XHOLP-FM
- Santa Rosalía, Baja California Sur; Mexico;
- Frequency: 93.3 FM
- Branding: Radio Kashana

Programming
- Format: Community radio

Ownership
- Owner: Ondas en la Playa, A.C.

History
- First air date: February 21, 2018 (with concession)
- Call sign meaning: Ondas en La Playa

Technical information
- Licensing authority: CRT
- Class: A
- ERP: 454 watts
- HAAT: 62.5 m (205 ft)
- Transmitter coordinates: 27°19′45.14″N 112°16′13.22″W﻿ / ﻿27.3292056°N 112.2703389°W

Links
- Website: radiokashana.org

= XHOLP-FM =

Community radio station in Santa Rosalía, Baja California Sur

XHOLP-FM is a community radio station on 93.3 FM in Santa Rosalía, Baja California Sur. It is known as Radio Kashana and owned by Ondas de la Playa, A.C.

==History==
The first radio station in Santa Rosalía was XESR-AM 1320 "Radio Cachanía". This station ceased to provide local programming in the early 2000s. Local interests sought to bring a new radio station to the town. In 2011, Ondas de la Playa, A.C., was founded by Rafael Murúa, who had worked at what became XHCD-FM in Hermosillo, and the next month, Radio Kashana was set up as an Internet radio station.

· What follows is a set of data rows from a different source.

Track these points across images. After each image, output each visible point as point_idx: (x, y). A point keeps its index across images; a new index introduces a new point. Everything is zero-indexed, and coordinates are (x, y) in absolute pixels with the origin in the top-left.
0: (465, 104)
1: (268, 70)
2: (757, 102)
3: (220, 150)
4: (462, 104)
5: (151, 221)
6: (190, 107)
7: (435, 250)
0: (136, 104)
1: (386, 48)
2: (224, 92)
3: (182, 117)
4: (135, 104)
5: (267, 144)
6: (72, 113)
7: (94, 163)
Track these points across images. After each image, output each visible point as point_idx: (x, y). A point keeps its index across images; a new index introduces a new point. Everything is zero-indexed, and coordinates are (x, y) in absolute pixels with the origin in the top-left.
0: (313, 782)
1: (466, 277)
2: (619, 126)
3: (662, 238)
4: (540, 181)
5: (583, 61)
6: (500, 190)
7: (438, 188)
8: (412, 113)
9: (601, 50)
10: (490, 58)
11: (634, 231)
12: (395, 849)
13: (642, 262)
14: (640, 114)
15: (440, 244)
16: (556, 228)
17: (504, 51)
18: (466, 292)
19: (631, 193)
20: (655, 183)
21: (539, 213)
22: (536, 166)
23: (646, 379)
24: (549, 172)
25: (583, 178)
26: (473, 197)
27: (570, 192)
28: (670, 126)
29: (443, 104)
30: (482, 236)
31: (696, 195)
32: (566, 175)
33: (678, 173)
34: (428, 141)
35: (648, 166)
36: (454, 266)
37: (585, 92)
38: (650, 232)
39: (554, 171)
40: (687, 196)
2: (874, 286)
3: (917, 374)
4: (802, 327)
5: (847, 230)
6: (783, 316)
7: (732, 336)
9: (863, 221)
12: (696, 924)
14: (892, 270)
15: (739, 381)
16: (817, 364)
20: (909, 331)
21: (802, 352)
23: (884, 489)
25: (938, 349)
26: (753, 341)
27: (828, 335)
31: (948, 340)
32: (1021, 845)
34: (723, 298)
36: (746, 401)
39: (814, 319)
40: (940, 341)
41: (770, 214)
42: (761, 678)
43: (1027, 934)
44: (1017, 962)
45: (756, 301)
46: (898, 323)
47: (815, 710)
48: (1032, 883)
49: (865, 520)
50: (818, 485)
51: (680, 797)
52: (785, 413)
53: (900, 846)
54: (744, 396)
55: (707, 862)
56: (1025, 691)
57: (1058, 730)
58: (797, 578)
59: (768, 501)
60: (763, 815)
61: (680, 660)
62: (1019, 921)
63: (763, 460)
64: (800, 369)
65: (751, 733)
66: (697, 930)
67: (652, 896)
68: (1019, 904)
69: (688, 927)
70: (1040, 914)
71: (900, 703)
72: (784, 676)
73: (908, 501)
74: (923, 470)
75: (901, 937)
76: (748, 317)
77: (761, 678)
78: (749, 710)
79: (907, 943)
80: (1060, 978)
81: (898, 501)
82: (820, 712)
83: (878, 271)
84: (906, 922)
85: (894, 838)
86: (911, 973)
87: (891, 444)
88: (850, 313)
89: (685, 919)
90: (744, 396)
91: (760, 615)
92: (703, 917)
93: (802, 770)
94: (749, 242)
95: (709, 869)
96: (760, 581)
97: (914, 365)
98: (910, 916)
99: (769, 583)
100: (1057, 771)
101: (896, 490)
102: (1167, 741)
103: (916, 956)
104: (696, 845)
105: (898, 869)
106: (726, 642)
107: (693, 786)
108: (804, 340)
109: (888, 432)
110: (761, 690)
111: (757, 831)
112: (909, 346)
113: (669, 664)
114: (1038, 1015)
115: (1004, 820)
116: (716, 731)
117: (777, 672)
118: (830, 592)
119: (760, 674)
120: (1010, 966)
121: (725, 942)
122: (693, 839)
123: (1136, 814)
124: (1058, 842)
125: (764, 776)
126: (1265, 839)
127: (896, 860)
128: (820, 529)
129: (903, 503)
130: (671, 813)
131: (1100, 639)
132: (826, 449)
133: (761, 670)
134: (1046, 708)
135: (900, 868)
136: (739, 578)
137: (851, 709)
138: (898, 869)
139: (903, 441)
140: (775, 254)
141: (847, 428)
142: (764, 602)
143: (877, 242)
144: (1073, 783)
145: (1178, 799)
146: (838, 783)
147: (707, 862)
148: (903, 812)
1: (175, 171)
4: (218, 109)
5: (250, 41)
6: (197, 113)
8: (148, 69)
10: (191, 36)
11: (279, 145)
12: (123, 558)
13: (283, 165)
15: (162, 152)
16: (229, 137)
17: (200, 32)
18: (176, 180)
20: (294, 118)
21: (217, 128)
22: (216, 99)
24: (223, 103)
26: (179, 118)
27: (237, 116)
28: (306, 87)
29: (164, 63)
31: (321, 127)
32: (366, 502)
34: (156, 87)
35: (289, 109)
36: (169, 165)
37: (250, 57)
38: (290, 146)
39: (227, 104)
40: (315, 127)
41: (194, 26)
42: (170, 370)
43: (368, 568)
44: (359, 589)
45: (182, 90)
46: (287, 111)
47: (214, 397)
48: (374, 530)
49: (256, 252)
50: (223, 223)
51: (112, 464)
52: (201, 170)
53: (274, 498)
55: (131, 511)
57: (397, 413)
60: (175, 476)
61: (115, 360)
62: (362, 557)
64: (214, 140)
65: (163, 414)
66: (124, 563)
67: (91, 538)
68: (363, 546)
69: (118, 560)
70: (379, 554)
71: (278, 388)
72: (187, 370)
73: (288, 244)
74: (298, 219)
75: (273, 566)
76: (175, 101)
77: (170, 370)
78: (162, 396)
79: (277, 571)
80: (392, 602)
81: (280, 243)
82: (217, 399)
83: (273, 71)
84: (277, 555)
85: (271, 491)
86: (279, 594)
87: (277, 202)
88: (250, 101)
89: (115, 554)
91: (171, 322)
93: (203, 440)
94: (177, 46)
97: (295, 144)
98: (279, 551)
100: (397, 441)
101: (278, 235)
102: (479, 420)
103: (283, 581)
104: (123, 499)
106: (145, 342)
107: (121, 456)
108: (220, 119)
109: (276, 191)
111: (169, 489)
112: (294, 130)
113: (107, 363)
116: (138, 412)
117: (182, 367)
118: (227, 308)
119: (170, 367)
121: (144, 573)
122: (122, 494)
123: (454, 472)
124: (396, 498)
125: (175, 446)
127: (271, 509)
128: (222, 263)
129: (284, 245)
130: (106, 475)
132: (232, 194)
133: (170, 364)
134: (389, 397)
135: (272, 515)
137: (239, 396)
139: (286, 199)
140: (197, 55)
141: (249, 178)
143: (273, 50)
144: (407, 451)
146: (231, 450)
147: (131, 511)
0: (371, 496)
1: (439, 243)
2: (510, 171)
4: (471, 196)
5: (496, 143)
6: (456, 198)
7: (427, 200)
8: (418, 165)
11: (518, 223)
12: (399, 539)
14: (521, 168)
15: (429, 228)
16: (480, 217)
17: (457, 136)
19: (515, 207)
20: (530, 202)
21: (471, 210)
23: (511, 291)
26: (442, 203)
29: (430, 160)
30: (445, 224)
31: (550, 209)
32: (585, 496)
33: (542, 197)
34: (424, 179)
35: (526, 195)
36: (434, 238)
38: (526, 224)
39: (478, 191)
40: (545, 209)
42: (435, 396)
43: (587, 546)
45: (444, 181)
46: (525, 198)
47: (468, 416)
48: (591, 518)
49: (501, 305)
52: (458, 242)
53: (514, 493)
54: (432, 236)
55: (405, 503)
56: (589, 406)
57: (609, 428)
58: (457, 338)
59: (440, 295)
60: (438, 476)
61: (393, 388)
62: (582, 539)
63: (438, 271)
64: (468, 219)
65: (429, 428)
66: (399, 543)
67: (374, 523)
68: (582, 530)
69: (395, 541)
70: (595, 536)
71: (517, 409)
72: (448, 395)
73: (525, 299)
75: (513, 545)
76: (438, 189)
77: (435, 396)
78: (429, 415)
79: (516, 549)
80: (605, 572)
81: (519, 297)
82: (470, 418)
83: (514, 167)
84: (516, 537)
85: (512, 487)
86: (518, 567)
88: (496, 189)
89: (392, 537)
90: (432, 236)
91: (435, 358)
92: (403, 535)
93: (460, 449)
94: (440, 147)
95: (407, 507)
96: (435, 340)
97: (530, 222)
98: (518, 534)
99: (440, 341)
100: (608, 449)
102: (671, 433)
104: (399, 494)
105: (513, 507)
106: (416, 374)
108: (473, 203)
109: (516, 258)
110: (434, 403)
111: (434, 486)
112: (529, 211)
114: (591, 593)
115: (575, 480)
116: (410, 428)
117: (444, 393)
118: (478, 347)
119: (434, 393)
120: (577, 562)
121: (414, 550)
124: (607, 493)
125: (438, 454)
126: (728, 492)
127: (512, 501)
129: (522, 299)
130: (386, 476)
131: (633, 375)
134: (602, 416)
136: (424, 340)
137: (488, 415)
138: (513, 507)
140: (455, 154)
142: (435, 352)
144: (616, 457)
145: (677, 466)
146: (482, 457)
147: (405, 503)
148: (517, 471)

The next step for Radio Kashana was to obtain an FM frequency. The station operated as a pirate between 2012 and 2014 on 90.3 MHz. In September 2014, Hurricane Norbert caused water damage to the truck that had housed the station's facilities, putting it off the air. By this time, reforms had created social community radio stations as a distinct class. The hurricane also further highlighted the need for a station based in Santa Rosalía, as the two other radio services in town, XHESR and the local transmitter for La Radio de Sudcalifornia, lost their connections to La Paz and were silent.

In August 2015, Ondas de la Playa applied for a community radio concession in Santa Rosalía — the first social radio station anywhere in Baja California Sur. The concession was delivered on December 14, 2016, and in January 2018, installation work finally began for XHOLP-FM 93.3. Full local programming began on February 21, 2018.

Station founder Rafael Murúa was found dead along a highway outside of Santa Rosalía on January 21, 2019. He had previously stated that he had been threatened in 2018.